BitMine’s total ETH treasury now exceeds three million tokens, valuing the holding at approximately $12.2 billion and positioning the firm as the largest ETH treasury and the second-largest cryptocurrency treasury overall. This balance represents about 2.5% of total Ethereum supply, and the firm has stated a longer-term objective to accumulate roughly 5% of circulating ETH, signaling a strategic commitment to the asset that extends beyond short-term trading. The accumulation contributes to a broader trend of institutional demand, as treasuries and ETFs together now hold over 12.5 million ETH, roughly 10.3% of supply, and recent ETF inflows reversed prior outflows with a notable single-day intake.

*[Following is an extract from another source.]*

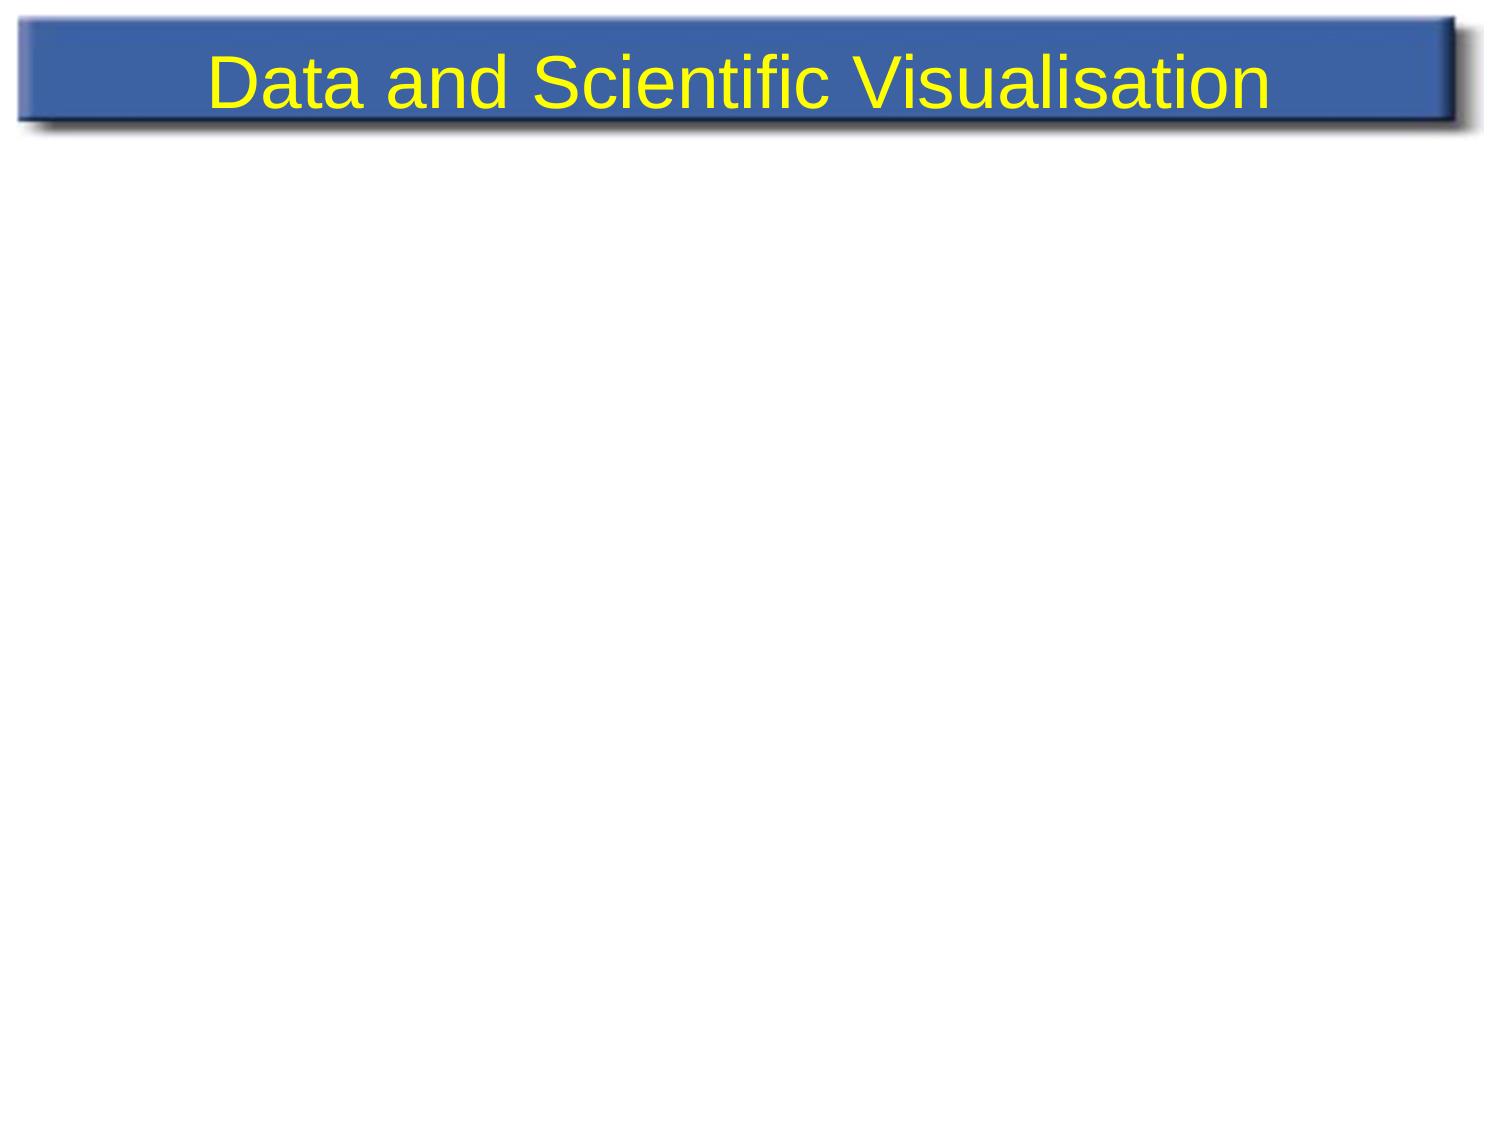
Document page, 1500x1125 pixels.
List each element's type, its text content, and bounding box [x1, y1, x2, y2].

title Data and Scientific Visualisation [0, 0, 1500, 221]
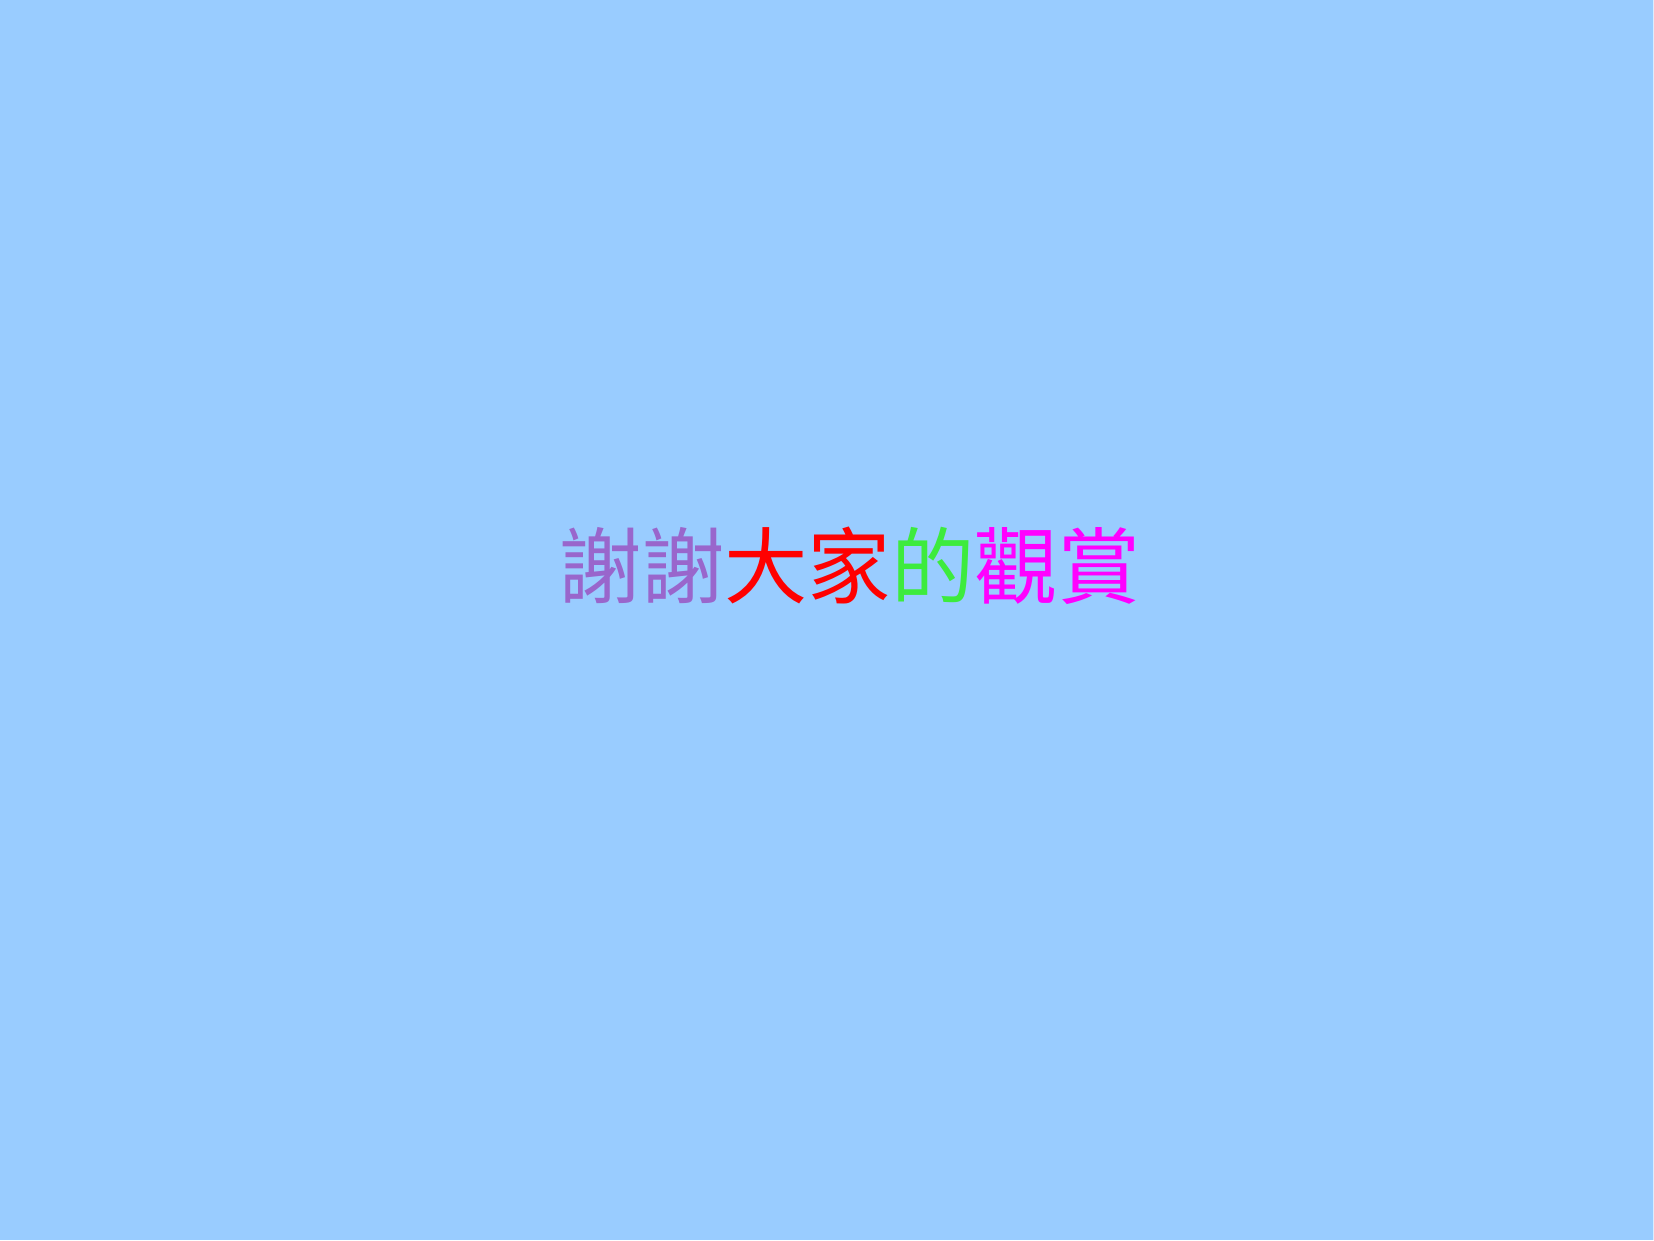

Market analysts view BitMine’s moves as a bullish signal for institutional confidence in Ethereum, and several industry figures have offered optimistic price forecasts tied to continued adoption and clearer regulation. Tom Lee projects ETH reaching $10,000–$12,000 by late 2025, while Arthur Hayes suggests the token could more than double before year-end, with both commentators citing significant institutional buying as supportive. Caution remains warranted, however, as short-term volatility, regulatory uncertainty, and macroeconomic shocks could affect price discovery, making ongoing monitoring of onchain flows and market liquidity essential for investors.